- Developer: Helixe
- Publisher: THQ
- Platform: Nintendo DS
- Release: NA: October 29, 2007; EU: February 15, 2008;
- Genre: Simulation
- Mode: Single-player

= Ratatouille: Food Frenzy =

2007 video game

Ratatouille: Food Frenzy is a 2007 cookery simulation-styled minigame compilation video game developed by Helixe and published by THQ for the Nintendo DS. It was released in North America in October 2007, and in Europe in February 2008. It is based on the film Ratatouille.

== Plot ==
The game follows shortly after the events of the movie. With Gusteau's permanently closed from health violations, Remy is now the head chef at La Ratatouille bistro. He must lead his team of humans and rats alike to clean around the kitchen and prepare the finest cuisine for his patrons.

== Gameplay ==
Gameplay sees the player using the touch screen to play basic mini games usually throwing something from the bottom screen onto the top (for example flipping pans of fried fish onto the plates of the servers or throwing sponges at snails to stop them from making a mess).

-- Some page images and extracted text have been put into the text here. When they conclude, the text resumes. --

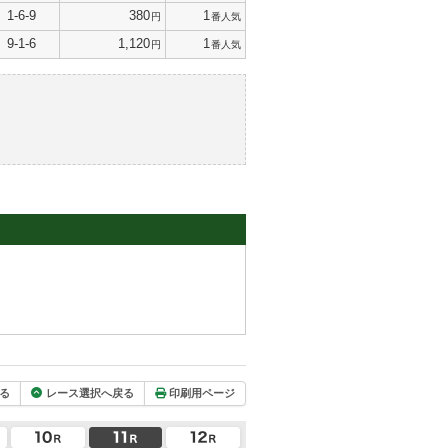
1-6-9
380
1
円
番人気
9-1-6
1,120
1
円
番人気
る
レース選択へ戻る
印刷用ページ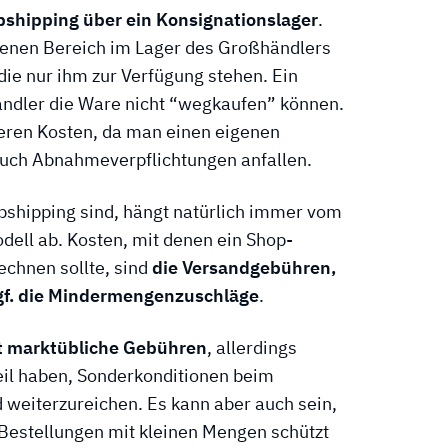
shipping über ein
Konsignationslager
.
igenen Bereich im Lager des Großhändlers
ie nur ihm zur Verfügung stehen. Ein
 Händler die Ware nicht “wegkaufen” können.
heren Kosten, da man einen eigenen
uch Abnahmeverpflichtungen anfallen.
pshipping sind, hängt natürlich immer vom
ell ab. Kosten, mit denen ein Shop-
rechnen sollte, sind
die Versandgebühren,
gf. die Mindermengenzuschläge
.
t marktübliche Gebühren
, allerdings
il haben, Sonderkonditionen beim
weiterzureichen. Es kann aber auch sein,
 Bestellungen mit kleinen Mengen schützt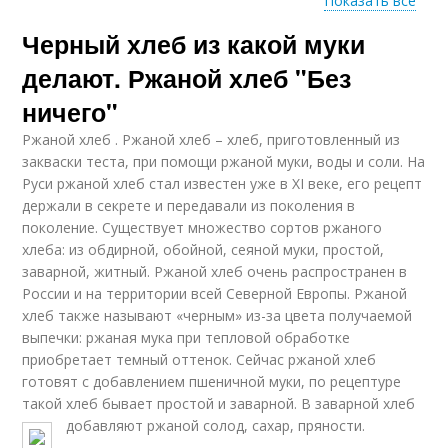
Показать все
Черный хлеб из какой муки
Черный хлеб
Дарницкий хлеб
делают. Ржаной хлеб "Без
ничего"
Ржаной хлеб . Ржаной хлеб – хлеб, приготовленный из
Хлеб для цвета
Муки в хлебопечке
закваски теста, при помощи ржаной муки, воды и соли. На
Руси ржаной хлеб стал известен уже в XI веке, его рецепт
держали в секрете и передавали из поколения в
поколение. Существует множество сортов ржаного
хлеба: из обдирной, обойной, сеяной муки, простой,
Хлеб в хлебопечке
Серый хлеб
заварной, житный. Ржаной хлеб очень распространен в
России и на территории всей Северной Европы. Ржаной
хлеб также называют «черным» из-за цвета получаемой
выпечки: ржаная мука при тепловой обработке
приобретает темный оттенок. Сейчас ржаной хлеб
Хлеб из ржаной и
готовят с добавлением пшеничной муки, по рецептуре
такой хлеб бывает простой и заварной. В заварной хлеб
добавляют ржаной солод, сахар, пряности.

The game includes the cooking minigame from the DS version of the movie game where players create dishes by chopping and slicing ingredients on the bottom screen similar to the Cooking Mama series.

==Reception==
Ratatouille: Food Frenzy received mostly negative reviews from reviewers who criticized the lack of content in the game; the game received a 48% on Metacritic. IGNs Chris Adams felt that the game's seven minigames were too difficult for the target demographic and that it recycled content from another game based on the same movie, Ratatouille.